Quels sont les conflits à l’œuvre autour des terres agricoles au Guatemala ?

Ernesto Tzi : Le Guatemala est un petit pays, d’une superficie d’un peu plus de 100 000 km2, mais ses terres sont fertiles, car volcaniques. Son économie est principalement basée sur l’agriculture et les paysans représentent près de la moitié de la population. En 1934, le gouvernement a mené une réforme agraire et a entrepris de faire des paysans des propriétaires. Le problème est que cette réforme n’a pas été menée jusqu’à son terme : les droits de possession des agriculteurs n’ont jamais été enregistrés comme des titres de propriété formels.

Avec l’amélioration des infrastructures, les multinationales, ainsi que des grandes entreprises guatémaltèques liées à des capitaux étrangers, ont commencé à acheter des terres dans le pays pour y cultiver de la canne à sucre, du coton ou de la banane. Depuis cinq ans, ces acquisitions se sont accélérées en raison de l’essor des agrocarburants. Des multinationales, comme la française Tereos, sont nombreuses à venir s’implanter au Guatemala, essentiellement au nord-est du pays. Elles achètent des hectares par milliers afin d’y planter des palmiers à huile. Les paysans, à 80 % des indigènes, se voient forcés de vendre les terres qui leur permettaient de subvenir à leurs besoins alimentaires.

De quelle manière se déroule cet accaparement des terres par les investisseurs ?

Les entreprises commencent souvent par acheter quelques terrains comprenant des sources d’eau. Elles bloquent ensuite l’accès à l’eau aux paysans et leur font comprendre que leurs parcelles ont perdu toute valeur. Les sociétés font aussi intervenir leurs avocats, que les agriculteurs ne peuvent pas affronter dans la mesure où ils possèdent souvent seulement des titres de propriété provisoires. Dans les cas extrêmes, les paysans peuvent faire l’objet de menaces.
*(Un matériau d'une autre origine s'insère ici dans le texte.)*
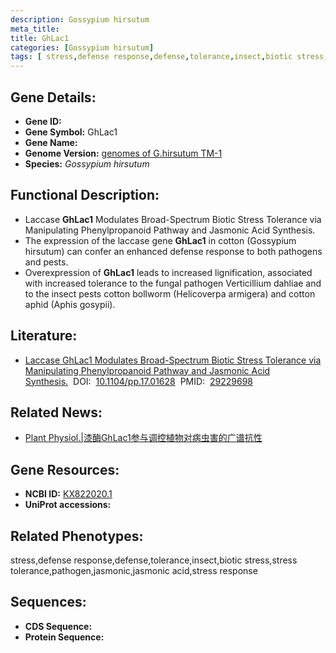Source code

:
 ```yaml
---
description: Gossypium hirsutum
meta_title:
title: GhLac1
categories: [Gossypium hirsutum]
tags: [ stress,defense response,defense,tolerance,insect,biotic stress,stress tolerance,pathogen,jasmonic,jasmonic acid,stress response ]
---
```


## Gene Details:
- **Gene ID:**	[]()
- **Gene Symbol:** GhLac1
- **Gene Name:** 
- **Genome Version:** [genomes of G.hirsutum TM-1]()
- **Species:** *Gossypium hirsutum*

## Functional Description:
   - Laccase **GhLac1** Modulates Broad-Spectrum Biotic Stress Tolerance via Manipulating Phenylpropanoid Pathway and Jasmonic Acid Synthesis.
   - The expression of the laccase gene **GhLac1** in cotton (Gossypium hirsutum) can confer an enhanced defense response to both pathogens and pests.
   - Overexpression of **GhLac1** leads to increased lignification, associated with increased tolerance to the fungal pathogen Verticillium dahliae and to the insect pests cotton bollworm (Helicoverpa armigera) and cotton aphid (Aphis gosypii).

## Literature:
   - [Laccase GhLac1 Modulates Broad-Spectrum Biotic Stress Tolerance via Manipulating Phenylpropanoid Pathway and Jasmonic Acid Synthesis.]( https://academic.oup.com/plphys/article/176/2/1808/6117409?login=true)&nbsp;&nbsp;DOI:&nbsp;&nbsp;[10.1104/pp.17.01628](https://academic.oup.com/plphys/article/176/2/1808/6117409?login=true)&nbsp;&nbsp;PMID:&nbsp;&nbsp;[29229698](https://pubmed.ncbi.nlm.nih.gov/29229698/)

## Related News:
   - [Plant Physiol.|漆酶GhLac1参与调控植物对病虫害的广谱抗性](https://mp.weixin.qq.com/s?__biz=MzIyOTY2NDYyNQ==&mid=2247487426&idx=1&sn=e0c2a93b3142e7f803ca183fac8c6c5f&chksm=e8be7ddcdfc9f4cac3928e551950665bf6708c8bccb9a6d40dd657b664551b24c271e269244d&scene=27#wechat_redirect)

## Gene Resources:
- **NCBI ID:** [KX822020.1](https://www.ncbi.nlm.nih.gov/gene/?term=KX822020.1)
- **UniProt accessions:** [](https://www.uniprot.org/uniprotkb//entry)

## Related Phenotypes:
stress,defense response,defense,tolerance,insect,biotic stress,stress tolerance,pathogen,jasmonic,jasmonic acid,stress response

## Sequences:
- **CDS Sequence:**
- **Protein Sequence:**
Quelles sont les conséquences de ce phénomène ?

Elles sont d’abord sociales : les conditions de vie des paysans, déjà précaires, s’aggravent. Certains se font embaucher par les multinationales, qui les exploitent. Les autres se retrouvent souvent à revendre des produits dans la rue ou cherchent du travail. Sans ressources, ils tentent parfois de se rabattre sur d’autres terres, ce qui crée des conflits, à savoir des vols et agressions, entre agriculteurs. Sans compter qu’en raison de la diminution de la culture de subsistance, les prix des denrées alimentaires augmentent, ce qui entraîne des phénomènes de dénutrition.

Enfin, au niveau environnemental, le passage d’agricultures paysannes à des grandes exploitations entraîne la destruction de forêts et des dégradations des sols. Les produits chimiques utilisés par les multinationales menacent aussi la faune et la flore.

Que faites-vous pour limiter cet accaparement des terres ?

Dans les communautés indigènes de Chisec et de Raxruha, nous tentons de convaincre les paysans de conserver leurs terres, par de la sensibilisation, des animations ou même des concours. Nous leur expliquons aussi comment développer de la polyculture afin de vendre leurs produits sur les marchés, des agrumes, des épices, de la cannelle, du poivre, au lieu de s’en tenir à de la culture de subsistance, le plus souvent du maïs, des haricots ou des tubercules. Enfin, nous mettons sur pied une petite école de formation pour leur permettre d’acquérir des connaissances sur les différents produits.

Malgré tout, nos actions sont loin d’être suffisantes pour contrer la pression des multinationales et du gouvernement. Nous essayons d’organiser un mouvement pour nous rendre au Congrès, mais pour l’instant, nous ne parvenons pas à nous faire entendre.